4. Compiling metal-cpp programs.

We avoid looking at documentation some more, and by messing around with the make command in the Getting started with Metal-cpp project reveals the CLang++ includes relevant to get Metal to work in C++:

larsgebraad@macbook:~$ pwd
/Users/larsgebraad/Downloads/LearnMetalCPP

larsgebraad@macbook:~$ make
clang++ -Wall -std=c++17 -I./metal-cpp -I./metal-cpp-extensions -fno-objc-arc -O2  -framework Metal -framework Foundation -framework Cocoa -framework CoreGraphics -framework MetalKit  learn-metal/00-window/00-window.o -o build/00-window

It seems we need to include the metal-cpp, metal-cpp-extensions folders, as well as hooking the frameworks into CLang. CoreGraphics doesn’t seem like something we’d need in an terminal based application, as does Cocoa. After some tweaking, the bare necessities to compile a command line program with Metal seems to be:

larsgebraad@macbook:~$ clang++ -std=c++17 -I./metal-cpp -O2 \
    -framework Metal -framework Foundation -framework MetalKit \
    whatever.cpp

This seems like a good start for compiling our Metal program.

I skip my system-wide clang++ in favour of /opt/homebrew/opt/llvm/bin/clang++, which allows me to easily include OpenMP libraries, e.g.:

larsgebraad@macbook:~$ /opt/homebrew/opt/llvm/bin/clang++ \
    -L/opt/homebrew/opt/libomp/lib -fopenmp some-openmp.cpp

Now, to actually compile our Metal+OpenMP application, we run:

larsgebraad@macbook:~$ /opt/homebrew/opt/llvm/bin/clang++ \
    -std=c++17 -stdlib=libc++ -O2 \
    -L/opt/homebrew/opt/libomp/lib -fopenmp \
    -I./metal-cpp \
    -fno-objc-arc \
    -framework Metal -framework Foundation -framework MetalKit \
    -g 01-MetalAdder/main.cpp 01-MetalAdder/MetalAdder.cpp  -o 01-MetalAdder/benchmark.x

If one were to try out this executable, we’d find the following:

larsgebraad@macbook:~$ ./01-MetalAdder/benchmark.x

Failed to find the default library.
[1]    13767 segmentation fault  ./benchmark.x

It seems that our GPU code itself is not compiled yet, as this is not standard when compiling the CPU code. To do this, we follow the instructions of yet another Apple documentation website, titled Building a Library with Metal’s Command-Line Tools and geared towards Objective-C.

This is where our installation of Xcode is relevant; we need to use the command line tools and SDKs from Xcode to compile our gpu code:

larsgebraad@macbook:~$ xcrun -sdk macosx metal -c add.metal -o MyLibrary.air  

larsgebraad@macbook:~$ xcrun -sdk macosx metallib MyLibrary.air -o default.metallib

The final name of the .metallib file is important, as our executable is only searching for the default library.
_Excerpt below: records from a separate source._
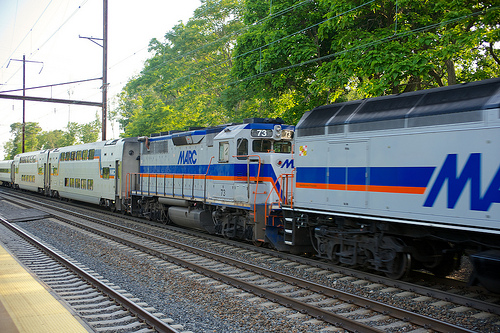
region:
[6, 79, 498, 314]
a long train on the track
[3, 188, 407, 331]
an empty train track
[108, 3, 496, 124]
green leafy trees next to the train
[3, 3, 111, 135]
some power lines connected by poles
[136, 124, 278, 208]
a colorful train engine pulling the train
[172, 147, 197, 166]
a name written on the train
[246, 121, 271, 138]
the number of the engine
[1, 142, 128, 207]
the mostly white passenger cars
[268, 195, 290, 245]
the steps on the engine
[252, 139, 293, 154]
the window for the conductor to see out of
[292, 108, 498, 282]
a gray and orange and blue train car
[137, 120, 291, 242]
a gray and orange and blue train car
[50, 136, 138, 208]
a gray and orange and blue train car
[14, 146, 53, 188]
a gray and orange and blue train car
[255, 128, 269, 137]
the number 73 on a train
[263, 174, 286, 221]
a bright orange handle to stairs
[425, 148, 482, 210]
a large letter M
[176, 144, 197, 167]
the marc word on a train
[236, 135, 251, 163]
the small window of a train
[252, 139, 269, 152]
the small window of a train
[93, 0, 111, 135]
power line pole near tracks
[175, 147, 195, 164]
company sponsored the train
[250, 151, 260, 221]
handle for operator to climb aboard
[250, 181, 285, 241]
stairs to board the train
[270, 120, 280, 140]
head light for night travel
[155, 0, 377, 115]
tree landscape near the tracks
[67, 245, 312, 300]
unused train tracks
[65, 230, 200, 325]
rocky gravel landscape near tracks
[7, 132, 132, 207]
passenger carts on train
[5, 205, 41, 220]
walk way path for operator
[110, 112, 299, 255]
a train engine.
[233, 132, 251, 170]
a window on a train.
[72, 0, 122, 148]
a tall power pole.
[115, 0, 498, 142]
lots of green trees lining a train track.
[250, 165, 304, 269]
a ladder on a train engine.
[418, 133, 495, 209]
writing on the side of a train.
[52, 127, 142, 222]
a white train car on tracks.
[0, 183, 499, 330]
train tracks on the ground.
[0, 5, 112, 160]
a tall wooden power pole.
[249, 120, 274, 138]
the number 73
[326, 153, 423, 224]
blue and orange line on train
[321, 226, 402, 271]
bottom part of the train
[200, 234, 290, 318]
tracks next to train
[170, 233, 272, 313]
brown tracks on the ground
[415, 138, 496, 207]
the letter M on train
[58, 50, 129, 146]
long pole next to train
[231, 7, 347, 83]
tree next to train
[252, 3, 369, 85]
green leaves on the tree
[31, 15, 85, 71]
light sky above the land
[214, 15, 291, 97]
wires above train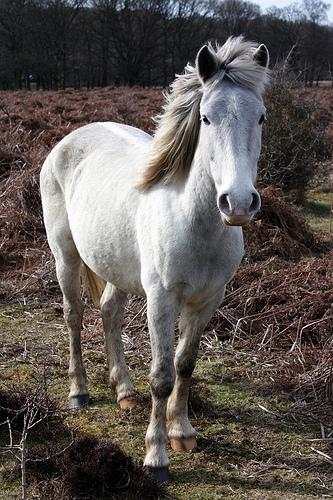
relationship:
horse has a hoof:
[37, 36, 268, 477] [169, 438, 198, 455]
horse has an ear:
[37, 36, 268, 477] [197, 47, 219, 80]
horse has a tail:
[37, 36, 268, 477] [84, 266, 110, 306]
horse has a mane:
[37, 36, 268, 477] [139, 35, 274, 192]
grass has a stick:
[1, 79, 332, 498] [1, 361, 74, 499]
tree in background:
[108, 3, 167, 84] [1, 0, 332, 137]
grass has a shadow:
[1, 79, 332, 498] [195, 437, 332, 474]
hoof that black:
[169, 438, 198, 455] [146, 467, 169, 486]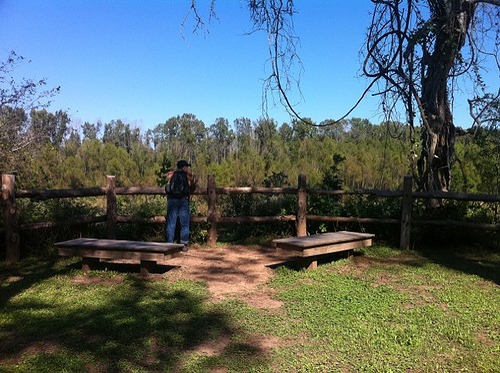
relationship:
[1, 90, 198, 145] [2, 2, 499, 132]
clouds in sky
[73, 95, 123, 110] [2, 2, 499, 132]
clouds in sky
This behaviour can be adapted in the constructor of MetalAdder.

5. Benchmarking against serial and OpenMP code

Now that our GPU code is compiled, we are ready to run a full benchmark. In main.cpp, additional serial and OpenMP implementations of this array addition are defined. By running the resulting benchmark.x, we get the following impressive results:

System specs:

  • 2021 MacBook pro
  • M1 Max, 10‑Core CPU, 32‑Core GPU und 16‑Core Neural Engine
  • 32 GB RAM
larsgebraad@macbook:~$ ./01-MetalAdder/benchmark.x

Metal (GPU) code performance: 
Average time: 803.566ms +/- 48.427ms

Serial code performance: 
Average time: 2439.92ms +/- 74.4422ms

OpenMP (1 threads) code performance: 
Average time: 2427.24ms +/- 15.666ms

OpenMP (2 threads) code performance: 
Average time: 1315.2ms +/- 76.5438ms

OpenMP (3 threads) code performance: 
Average time: 1684.19ms +/- 46.0139ms

OpenMP (4 threads) code performance: 
Average time: 1339.81ms +/- 99.9749ms

OpenMP (5 threads) code performance: 

...

OpenMP (10 threads) code performance: 
Average time: 1756.53ms +/- 640.482ms

Weirdly enough, OpenMP is faster on even thread counts. Unsurprisingly, the serial code is the slowest. On this simple array addition problem, using Metal allows for a 3x speed-up with respect to the CPU single thread, and a 1.6x speedup to the fastest OpenMP configuration!

I suspect these numbers will be more dramatic when the computational kernels are more involved, but this we’ll see later.